At the moment, they don't show in any last posted order. It's really limited in keeping track of anything you have followed/subscribed to which is pretty rubbish.

@Lorian


----------



## musio (Jan 25, 2008)

bump


----------



## Mingster (Mar 25, 2011)

The only way I can follow my subscribed threads is via the 'my activity stream' link. Unread posts are identified, but you have to scroll down the page to find the first unread post if there are more than one.


----------



## Lorian (Apr 9, 2003)

musio said:


> Is there a way to see topics you follow (old terminology was 'subscriptions' and view them as last post updated? The only way I know how to do this is via tapatalk.
> 
> At the moment, they don't show in any last posted order. It's really limited in keeping track of anything you have followed/subscribed to which is pretty rubbish.
> 
> @Lorian


 Click *Activity > My Activity Streams > Content I Follow*

Does that show what you want?


----------



## Lorian (Apr 9, 2003)

Mingster said:


> The only way I can follow my subscribed threads is via the 'my activity stream' link. Unread posts are identified, but you have to scroll down the page to find the first unread post if there are more than one.

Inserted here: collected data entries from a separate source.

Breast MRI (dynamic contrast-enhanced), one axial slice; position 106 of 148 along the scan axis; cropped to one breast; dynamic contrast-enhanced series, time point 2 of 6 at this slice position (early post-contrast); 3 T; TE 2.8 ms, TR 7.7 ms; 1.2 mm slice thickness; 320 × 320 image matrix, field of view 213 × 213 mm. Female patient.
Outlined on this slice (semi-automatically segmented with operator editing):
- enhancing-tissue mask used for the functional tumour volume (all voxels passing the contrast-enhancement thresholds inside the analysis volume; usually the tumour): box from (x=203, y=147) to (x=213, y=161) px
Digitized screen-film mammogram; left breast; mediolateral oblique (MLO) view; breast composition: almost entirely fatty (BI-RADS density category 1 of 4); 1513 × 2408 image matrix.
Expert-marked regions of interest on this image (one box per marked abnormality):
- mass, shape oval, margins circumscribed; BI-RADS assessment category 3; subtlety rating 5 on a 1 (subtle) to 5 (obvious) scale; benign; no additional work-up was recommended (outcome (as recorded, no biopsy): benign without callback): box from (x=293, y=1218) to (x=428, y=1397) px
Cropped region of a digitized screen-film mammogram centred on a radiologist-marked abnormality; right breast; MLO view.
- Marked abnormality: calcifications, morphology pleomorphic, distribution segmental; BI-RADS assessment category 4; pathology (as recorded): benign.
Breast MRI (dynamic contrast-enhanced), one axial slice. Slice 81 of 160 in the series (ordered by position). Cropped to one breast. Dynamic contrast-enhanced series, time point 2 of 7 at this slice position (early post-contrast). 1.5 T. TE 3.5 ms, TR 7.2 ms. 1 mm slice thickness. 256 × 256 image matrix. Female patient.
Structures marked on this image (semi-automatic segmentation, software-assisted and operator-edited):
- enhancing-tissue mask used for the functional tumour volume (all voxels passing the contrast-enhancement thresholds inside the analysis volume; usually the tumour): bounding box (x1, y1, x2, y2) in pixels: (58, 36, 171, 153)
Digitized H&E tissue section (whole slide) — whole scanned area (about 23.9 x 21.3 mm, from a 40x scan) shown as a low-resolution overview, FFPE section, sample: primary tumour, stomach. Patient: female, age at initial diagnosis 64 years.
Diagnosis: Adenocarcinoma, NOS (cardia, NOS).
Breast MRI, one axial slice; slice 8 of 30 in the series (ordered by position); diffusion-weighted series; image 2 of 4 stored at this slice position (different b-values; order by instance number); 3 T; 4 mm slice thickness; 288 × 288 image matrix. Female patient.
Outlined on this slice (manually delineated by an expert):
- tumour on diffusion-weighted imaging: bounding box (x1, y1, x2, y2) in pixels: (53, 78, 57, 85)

 The streams are very customisable, you can also edit the default ones so they only show what you are interested in seeing.
If you can tell me exactly what you want to view I can assist with setting it up.


----------



## Mingster (Mar 25, 2011)

Lorian said:


> The streams are very customisable, you can also edit the default ones so they only show what you are interested in seeing.
> If you can tell me exactly what you want to view I can assist with setting it up.


 I'm ok with the above system.

I suspect what people are commenting on was the previous system had a list of your followed threads, together with the blue circle that took you to the first unread post in those threads. The new system shows all new posts in all your followed threads in posting order, so that all the threads are mixed.


----------



## Lorian (Apr 9, 2003)

Mingster said:


> The new system shows all new posts in all your followed threads in posting order, so that all the threads are mixed.


 Within *Edit this stream*, under *Show Me*, if you select *Content items only* it'll just show links to the topics with new posts rather than every post.

That's identical to how the old forum system worked.

Perhaps I should make that the default to avoid confusion?


----------



## Mingster (Mar 25, 2011)

Lorian said:


> Within *Edit this stream*, under *Show Me*, if you select *Content items only* it'll just show links to the topics with new posts rather than every post.
> 
> That's identical to how the old forum system worked.
> 
> Perhaps I should make that the default to avoid confusion?


 Cheers. With the old system I used to click on the triangle next to my avatar in the top righthand corner of the home page. That used to link directly to 'followed content' which had the blue circle next to each followed content with unread posts.


----------



## musio (Jan 25, 2008)

Lorian said:


> Click *Activity > My Activity Streams > Content I Follow*
> 
> Does that show what you want?


 Bingo!

That's it. Didn't see that before! Maybe it came in the latest update? It's a bit tucked away.


----------



## Lorian (Apr 9, 2003)

musio said:


> Bingo!
> 
> That's it. Didn't see that before! Maybe it came in the latest update? It's a bit tucked away.


 You can also set it to be the default (so that it creates a permanent link in the upper right) if you want?


----------



## Varg (May 17, 2010)

Lorian said:


> Within *Edit this stream*, under *Show Me*, if you select *Content items only* it'll just show links to the topics with new posts rather than every post.
> 
> That's identical to how the old forum system worked.
> 
> Perhaps I should make that the default to avoid confusion?


 Finally!

I've been struggling with ths for a while, now figured it out.

Ta!


----------